▶ _TEXT BLOCK_
►

Do you eat eggs or fish?
This question seems to be asked quite a lot. The answer is no, no eggs or fish. Eggs are still a byproduct of animals, and hens are immediately sent to be slaughtered when their bodies can’t produce another egg. This typically only takes a year or two with the horrendous conditions they are forced to live in. Plus, all male chicks are thrown into the trash — alive — or they are thrown into a grinder — alive — and fed back to farm animals. Also, fish are part of the animal kingdom, and many vegans (and nonvegans, for that matter) disagree with many methods used to catch and kill them.
What do you even eat? Salad?
A lot of people think that a vegan diet must be boring if there is no dairy or meat in it. Others fear their favorite food will be taken away or that they just cannot live without meat. However, this is far from the truth! Although it varies from person to person, a vegan diet can include bean burritos, Chinese stir-fry, tofu curry, potatoes, soups, pasta, salad, beans and rice, vegan sandwiches and wraps, the list goes on. And on. And on. And on. Some stores also sell vegan dairy products like cream cheese, cheese, sour cream, butter, yogurt, ice cream, and cookie dough! Also, for the meat lovers, one can buy tasty vegan burgers, hot dogs, sausage, steak, and — yes — even vegan bacon to satisfy those cravings.

◄

▶ _GIVEN ENTRIES_
►

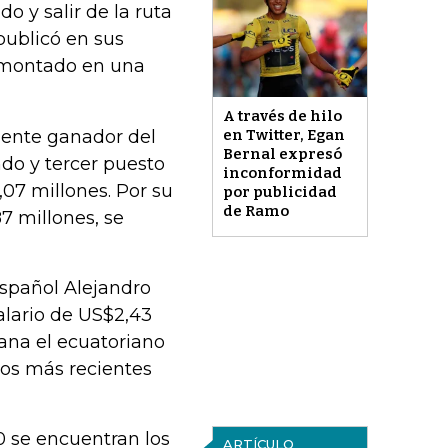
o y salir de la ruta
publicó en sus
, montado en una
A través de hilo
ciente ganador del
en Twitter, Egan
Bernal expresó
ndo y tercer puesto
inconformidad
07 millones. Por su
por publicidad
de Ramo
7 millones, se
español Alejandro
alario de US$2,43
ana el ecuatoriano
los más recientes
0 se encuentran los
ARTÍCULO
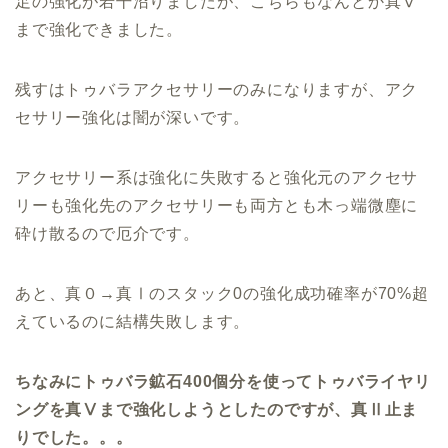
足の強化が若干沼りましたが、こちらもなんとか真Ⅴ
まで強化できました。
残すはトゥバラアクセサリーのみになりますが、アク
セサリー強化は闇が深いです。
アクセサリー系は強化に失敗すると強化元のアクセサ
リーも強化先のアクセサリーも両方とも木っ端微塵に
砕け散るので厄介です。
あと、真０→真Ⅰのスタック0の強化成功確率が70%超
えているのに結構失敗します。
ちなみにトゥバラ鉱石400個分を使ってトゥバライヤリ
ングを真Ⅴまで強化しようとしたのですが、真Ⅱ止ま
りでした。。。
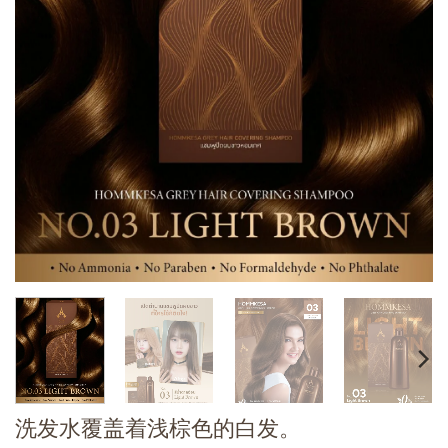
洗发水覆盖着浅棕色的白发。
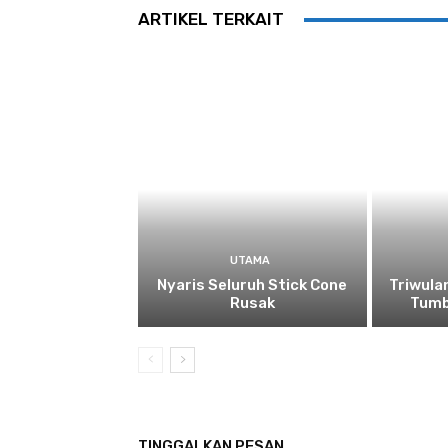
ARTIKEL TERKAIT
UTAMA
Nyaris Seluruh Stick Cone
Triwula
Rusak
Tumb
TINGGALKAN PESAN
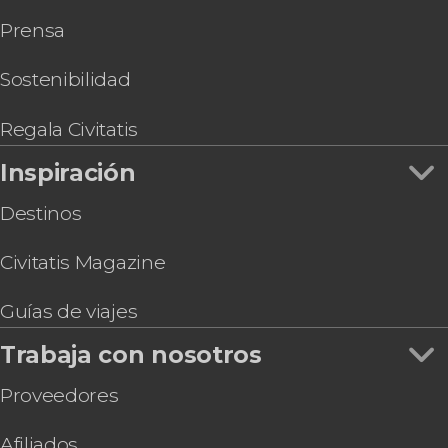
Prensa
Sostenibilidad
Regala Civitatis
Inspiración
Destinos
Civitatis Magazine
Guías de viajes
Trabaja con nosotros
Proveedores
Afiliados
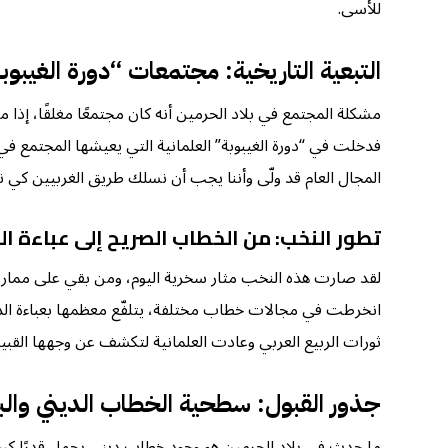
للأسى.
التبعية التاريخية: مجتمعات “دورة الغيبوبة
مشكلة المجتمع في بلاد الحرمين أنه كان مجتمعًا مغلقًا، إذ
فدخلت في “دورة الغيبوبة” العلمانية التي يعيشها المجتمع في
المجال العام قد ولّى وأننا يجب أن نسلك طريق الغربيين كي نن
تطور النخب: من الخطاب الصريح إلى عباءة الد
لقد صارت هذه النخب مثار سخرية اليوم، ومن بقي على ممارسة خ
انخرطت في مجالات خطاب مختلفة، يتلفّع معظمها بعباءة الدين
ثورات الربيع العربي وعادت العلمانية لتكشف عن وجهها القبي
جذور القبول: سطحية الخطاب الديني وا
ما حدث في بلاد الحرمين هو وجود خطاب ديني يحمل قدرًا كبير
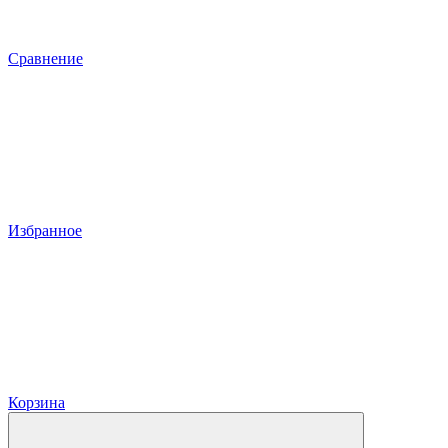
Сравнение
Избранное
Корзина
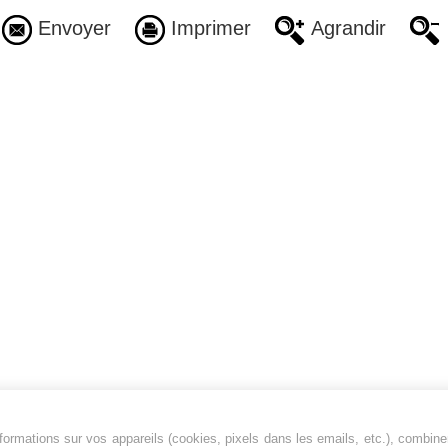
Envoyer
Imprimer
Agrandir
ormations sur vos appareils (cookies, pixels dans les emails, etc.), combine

◄

▶ _INSTRUCTIONS TO FOLLOW_
Write the next part of the question-and-answer text on veganism, picking up right after its last sentence.

▶ _RESPONSE BELOW_
Is it hard to eat out?
Almost all restaurants will have something a vegan can order. Many carry an allergy menu that shows what items are and are not dairy-free. However, I usually scan the menu and see what I can find before asking. Some may find it embarrassing to be the person who asks a variety of questions before making a decision to order, but I think one gets used to it with practice. I don’t mind asking if certain foods have dairy products, because for me, I am standing up against animal exploitation. Whether the waiter knows that or not, I do, and it makes me feel proud.
So whether you’re vegan, want to become vegan, or feel that no way in a million years would you give up meat or dairy, do some research and see what is going into your body. Then, when you eat a meat or dairy product, think about how that item came to be wrapped up neatly inside an “I’m lovin’ it” bag. The answer might surprise you.